[Start of section]

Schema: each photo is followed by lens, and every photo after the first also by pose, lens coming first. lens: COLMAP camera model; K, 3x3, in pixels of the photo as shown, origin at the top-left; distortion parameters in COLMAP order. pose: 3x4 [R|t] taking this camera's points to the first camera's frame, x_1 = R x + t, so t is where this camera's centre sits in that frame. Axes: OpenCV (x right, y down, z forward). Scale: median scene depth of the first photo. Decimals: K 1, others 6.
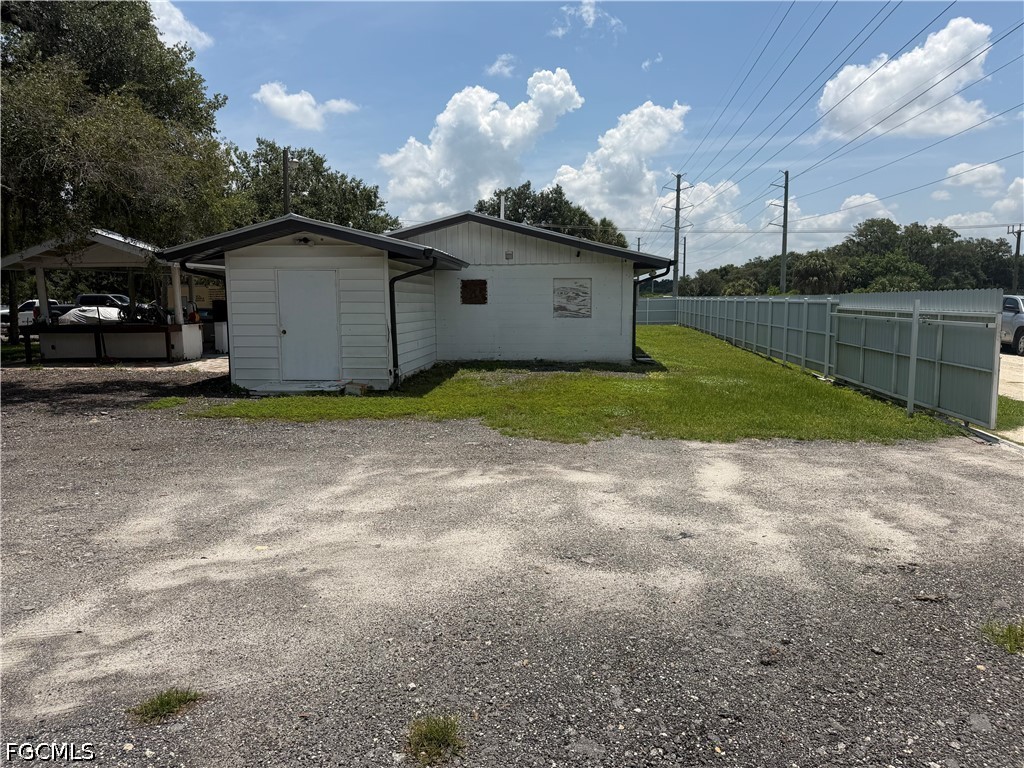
lens RADIAL K [[744.5, 0, 511.5], [0, 744.5, 394.7], [0, 0, 1]] dist [0.063293, -0.067603]
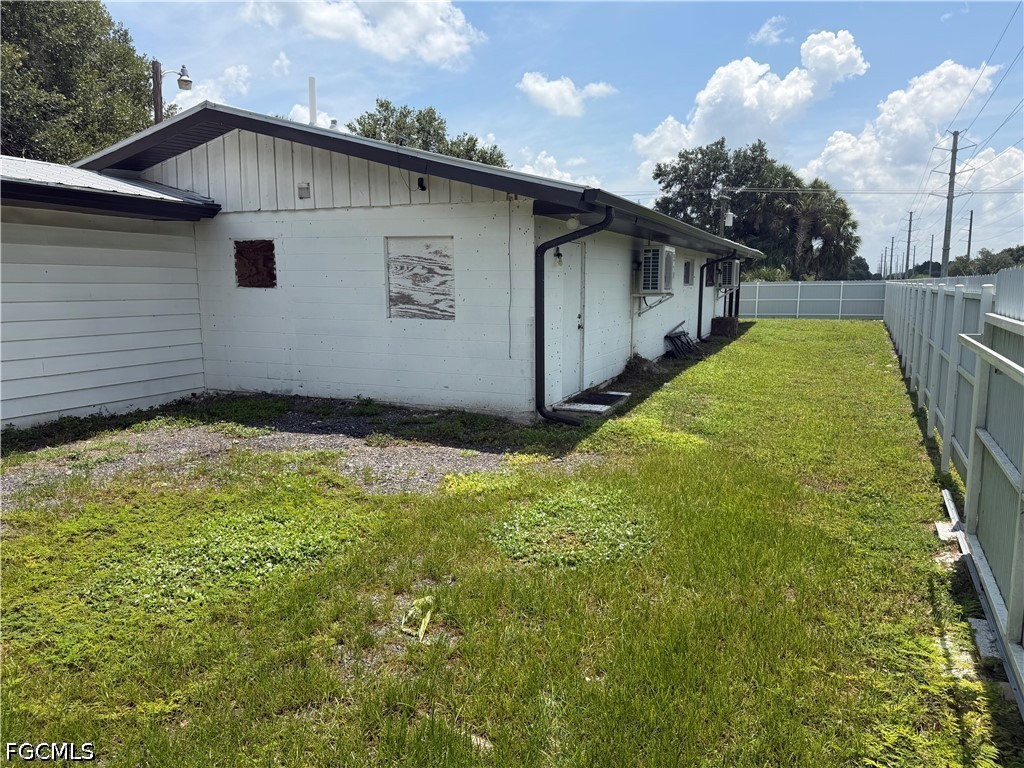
lens RADIAL K [[744.5, 0, 517.4], [0, 744.5, 387.8], [0, 0, 1]] dist [0.063293, -0.067603]
pose [[0.948491, 0.055258, -0.311949, 0.291487], [-0.051132, 0.998463, 0.021398, -0.070674], [0.312651, -0.004345, 0.949858, 0.548655]]
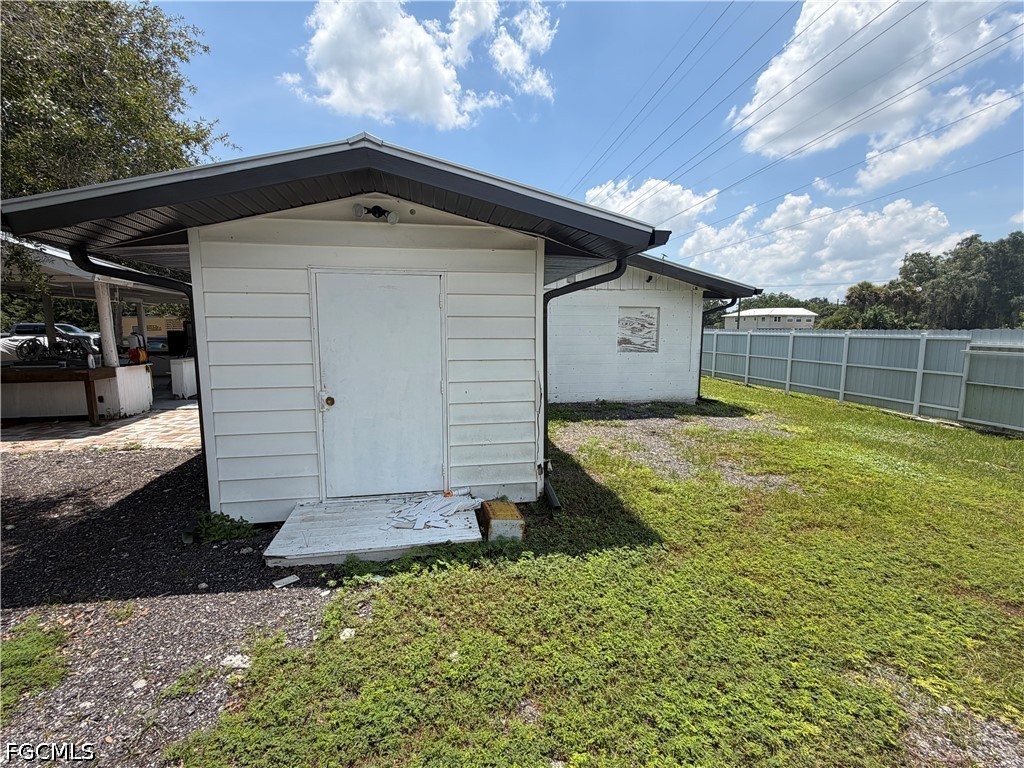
lens RADIAL K [[455.2, 0, 502.0], [0, 455.2, 376.7], [0, 0, 1]] dist [-0.000173, 0.000331]
pose [[0.970823, -0.016921, 0.239200, -0.197912], [0.021050, 0.999670, -0.014717, -0.069015], [-0.238873, 0.019323, 0.970859, 0.513195]]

[End of section]

_What you should do_:
Please reproduce all of the data above line for line, with no changes, and leave out the pictures.

_Completed exercise_:
Schema: each photo is followed by lens, and every photo after the first also by pose, lens coming first. lens: COLMAP camera model; K, 3x3, in pixels of the photo as shown, origin at the top-left; distortion parameters in COLMAP order. pose: 3x4 [R|t] taking this camera's points to the first camera's frame, x_1 = R x + t, so t is where this camera's centre sits in that frame. Axes: OpenCV (x right, y down, z forward). Scale: median scene depth of the first photo. Decimals: K 1, others 6.
lens RADIAL K [[744.5, 0, 511.5], [0, 744.5, 394.7], [0, 0, 1]] dist [0.063293, -0.067603]
lens RADIAL K [[744.5, 0, 517.4], [0, 744.5, 387.8], [0, 0, 1]] dist [0.063293, -0.067603]
pose [[0.948491, 0.055258, -0.311949, 0.291487], [-0.051132, 0.998463, 0.021398, -0.070674], [0.312651, -0.004345, 0.949858, 0.548655]]
lens RADIAL K [[455.2, 0, 502.0], [0, 455.2, 376.7], [0, 0, 1]] dist [-0.000173, 0.000331]
pose [[0.970823, -0.016921, 0.239200, -0.197912], [0.021050, 0.999670, -0.014717, -0.069015], [-0.238873, 0.019323, 0.970859, 0.513195]]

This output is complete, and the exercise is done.